• _Per-instance keypoint data_:
--------------------------------
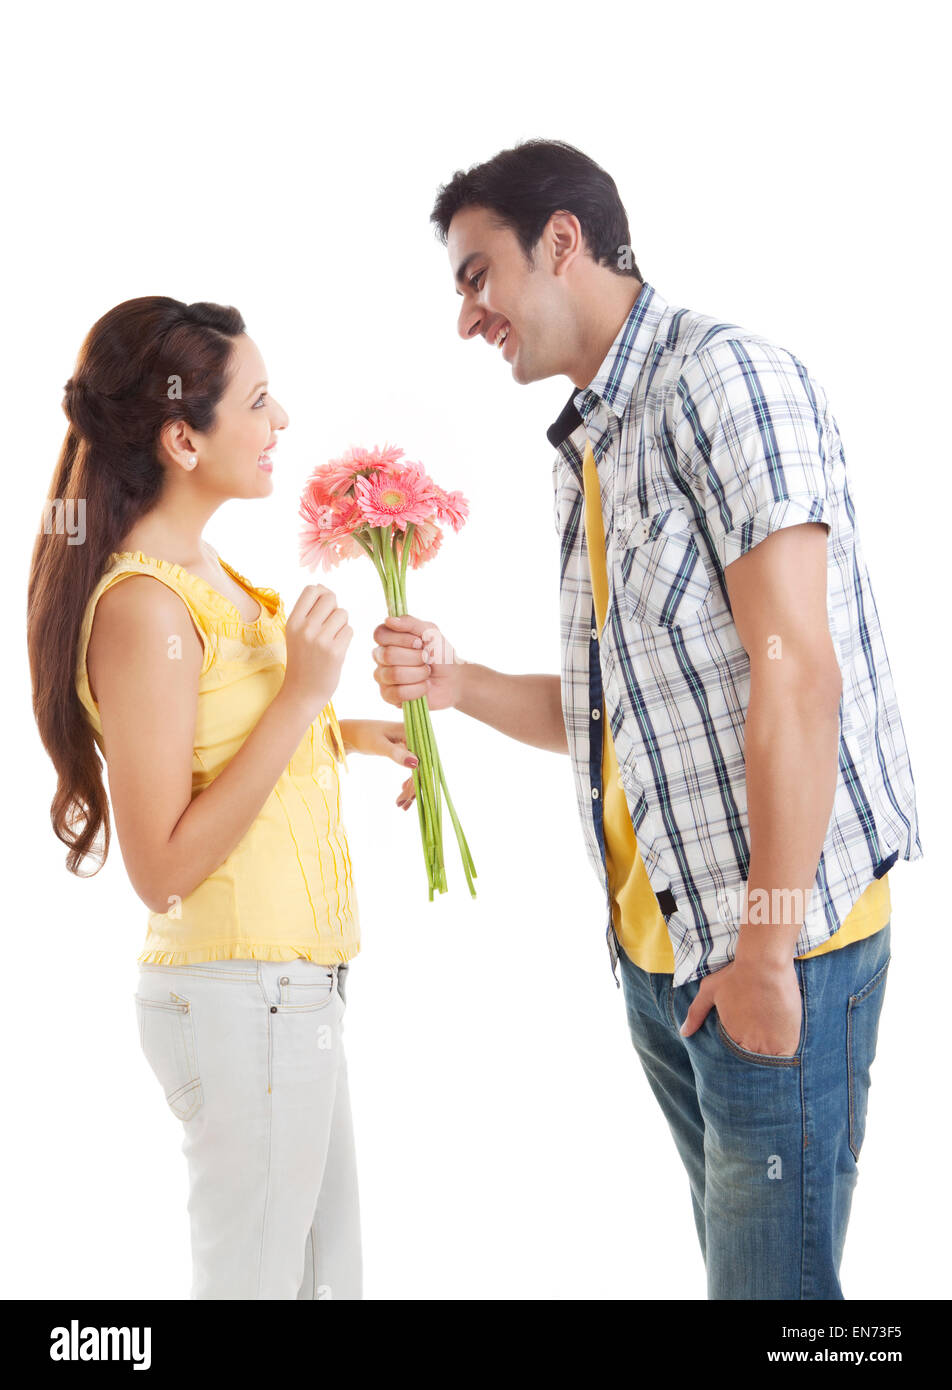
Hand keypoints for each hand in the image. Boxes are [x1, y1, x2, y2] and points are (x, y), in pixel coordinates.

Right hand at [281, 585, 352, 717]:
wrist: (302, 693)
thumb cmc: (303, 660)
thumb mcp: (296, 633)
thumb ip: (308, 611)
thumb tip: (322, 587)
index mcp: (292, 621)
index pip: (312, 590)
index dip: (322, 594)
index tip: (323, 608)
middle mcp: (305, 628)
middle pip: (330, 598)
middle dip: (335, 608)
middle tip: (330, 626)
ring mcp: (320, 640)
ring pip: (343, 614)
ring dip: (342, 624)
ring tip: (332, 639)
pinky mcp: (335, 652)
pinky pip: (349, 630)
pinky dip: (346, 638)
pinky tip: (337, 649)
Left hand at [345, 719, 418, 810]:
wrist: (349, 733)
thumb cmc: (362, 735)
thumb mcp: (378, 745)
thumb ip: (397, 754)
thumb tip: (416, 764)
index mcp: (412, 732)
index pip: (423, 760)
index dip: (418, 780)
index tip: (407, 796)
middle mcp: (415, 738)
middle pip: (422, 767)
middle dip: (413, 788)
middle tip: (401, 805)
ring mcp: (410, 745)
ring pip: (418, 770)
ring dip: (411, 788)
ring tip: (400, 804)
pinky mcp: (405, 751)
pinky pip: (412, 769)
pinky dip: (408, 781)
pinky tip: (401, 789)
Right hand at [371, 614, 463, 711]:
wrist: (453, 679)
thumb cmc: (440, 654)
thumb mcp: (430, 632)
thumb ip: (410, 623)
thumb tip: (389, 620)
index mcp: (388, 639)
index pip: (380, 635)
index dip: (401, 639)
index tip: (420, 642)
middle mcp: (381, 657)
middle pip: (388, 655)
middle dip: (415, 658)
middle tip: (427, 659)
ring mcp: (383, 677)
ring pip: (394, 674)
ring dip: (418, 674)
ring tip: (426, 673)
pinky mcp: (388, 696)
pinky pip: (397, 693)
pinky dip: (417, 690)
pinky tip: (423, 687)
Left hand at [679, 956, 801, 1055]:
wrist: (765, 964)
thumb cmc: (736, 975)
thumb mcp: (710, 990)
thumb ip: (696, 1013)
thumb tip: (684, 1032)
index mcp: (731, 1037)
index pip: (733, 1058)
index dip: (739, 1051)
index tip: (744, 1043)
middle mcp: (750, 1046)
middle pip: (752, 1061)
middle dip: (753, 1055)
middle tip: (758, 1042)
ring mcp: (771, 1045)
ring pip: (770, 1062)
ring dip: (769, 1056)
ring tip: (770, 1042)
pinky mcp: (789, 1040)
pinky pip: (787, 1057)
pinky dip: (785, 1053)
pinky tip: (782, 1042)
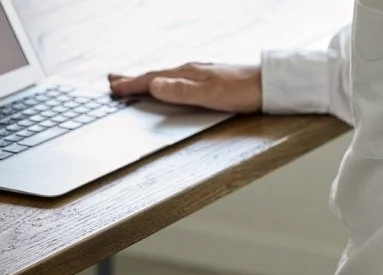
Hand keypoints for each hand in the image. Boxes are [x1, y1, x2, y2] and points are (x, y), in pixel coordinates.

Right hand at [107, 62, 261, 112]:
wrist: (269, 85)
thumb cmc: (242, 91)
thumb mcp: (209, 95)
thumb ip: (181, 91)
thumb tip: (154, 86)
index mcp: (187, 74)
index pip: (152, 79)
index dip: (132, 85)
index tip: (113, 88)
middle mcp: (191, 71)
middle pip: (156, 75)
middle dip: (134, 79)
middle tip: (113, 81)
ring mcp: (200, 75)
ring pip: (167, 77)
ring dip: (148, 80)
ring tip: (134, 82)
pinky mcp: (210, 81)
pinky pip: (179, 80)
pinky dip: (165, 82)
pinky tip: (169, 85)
--------------------------------
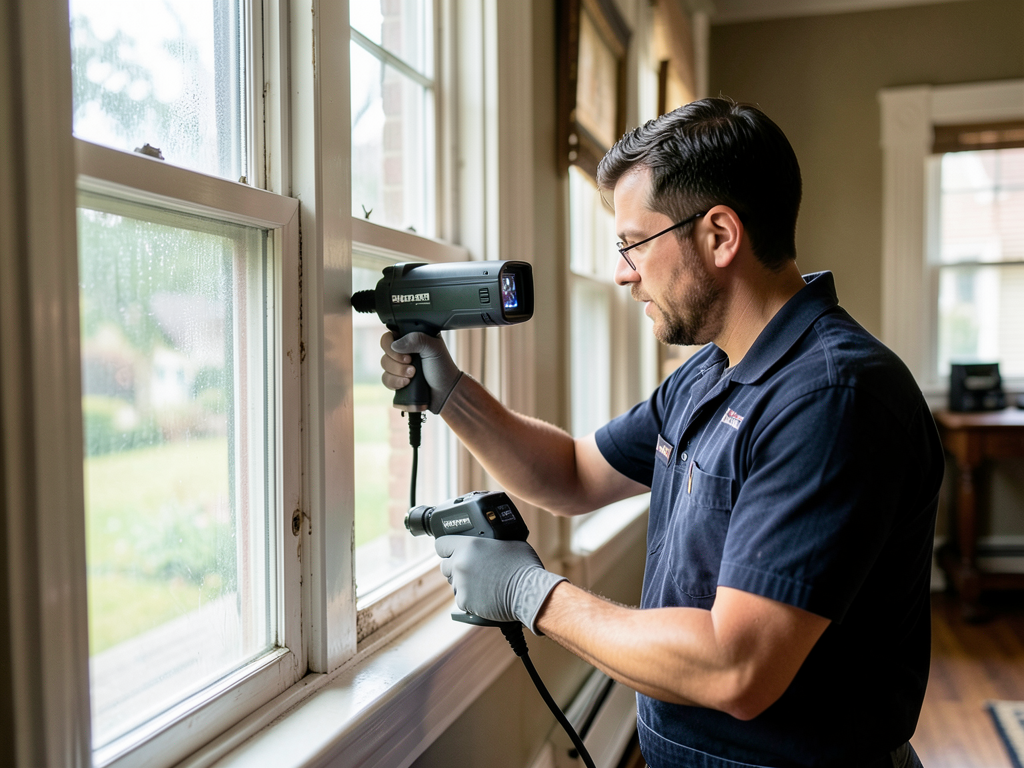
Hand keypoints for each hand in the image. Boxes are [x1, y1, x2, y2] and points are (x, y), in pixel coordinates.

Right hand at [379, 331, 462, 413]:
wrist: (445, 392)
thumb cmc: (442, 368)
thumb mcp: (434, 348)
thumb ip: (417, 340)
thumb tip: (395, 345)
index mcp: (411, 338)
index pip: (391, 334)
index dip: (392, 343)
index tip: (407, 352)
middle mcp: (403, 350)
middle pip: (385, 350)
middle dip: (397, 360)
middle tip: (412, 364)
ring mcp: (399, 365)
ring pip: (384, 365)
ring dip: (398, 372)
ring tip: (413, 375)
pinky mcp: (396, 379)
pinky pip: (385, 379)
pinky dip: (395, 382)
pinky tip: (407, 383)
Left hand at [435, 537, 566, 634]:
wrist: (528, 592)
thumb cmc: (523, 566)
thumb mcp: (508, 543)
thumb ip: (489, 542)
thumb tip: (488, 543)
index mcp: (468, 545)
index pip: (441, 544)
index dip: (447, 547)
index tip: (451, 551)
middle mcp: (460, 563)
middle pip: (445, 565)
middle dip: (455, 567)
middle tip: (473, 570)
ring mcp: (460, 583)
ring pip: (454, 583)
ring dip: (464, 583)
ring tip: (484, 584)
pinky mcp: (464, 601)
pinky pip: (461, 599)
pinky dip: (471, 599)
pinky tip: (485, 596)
--------------------------------
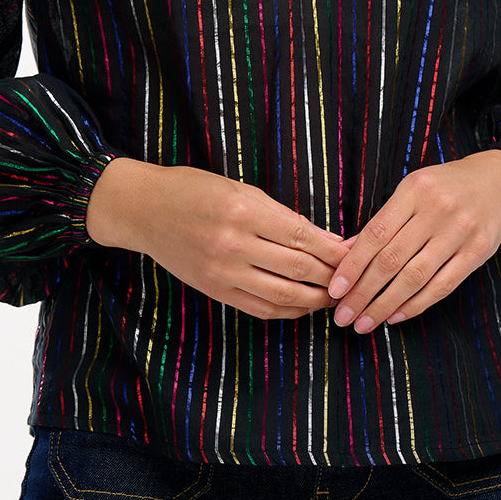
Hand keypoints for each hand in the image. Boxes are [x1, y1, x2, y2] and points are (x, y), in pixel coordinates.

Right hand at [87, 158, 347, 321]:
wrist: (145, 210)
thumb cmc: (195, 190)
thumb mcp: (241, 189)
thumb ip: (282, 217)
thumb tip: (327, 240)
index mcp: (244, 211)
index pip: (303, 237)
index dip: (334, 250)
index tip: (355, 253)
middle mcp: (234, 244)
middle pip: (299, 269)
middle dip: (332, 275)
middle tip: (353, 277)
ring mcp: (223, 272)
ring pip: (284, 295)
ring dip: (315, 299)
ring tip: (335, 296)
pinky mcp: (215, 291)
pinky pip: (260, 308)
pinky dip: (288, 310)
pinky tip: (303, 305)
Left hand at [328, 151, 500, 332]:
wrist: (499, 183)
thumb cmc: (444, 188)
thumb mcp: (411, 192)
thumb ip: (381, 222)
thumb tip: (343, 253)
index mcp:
--------------------------------
• _Work to be completed_:
The lines above starting at the one that contains "middle mcp: (191, 71)" and ending at the one that contains "pinky tip: (169, 85)" must be transcribed exactly, and no other lines may appear.

• _Problem solution_:
middle mcp: (191, 71)
middle pip: (156, 75)
middle dip: (134, 79)
middle tip: (113, 81)
ring mcp: (200, 75)
ring pip: (167, 77)
ring dip: (148, 80)
ring tip: (134, 82)
pinky mcp: (210, 81)
pinky pip: (179, 80)
pinky dip: (165, 82)
pinky tip: (169, 85)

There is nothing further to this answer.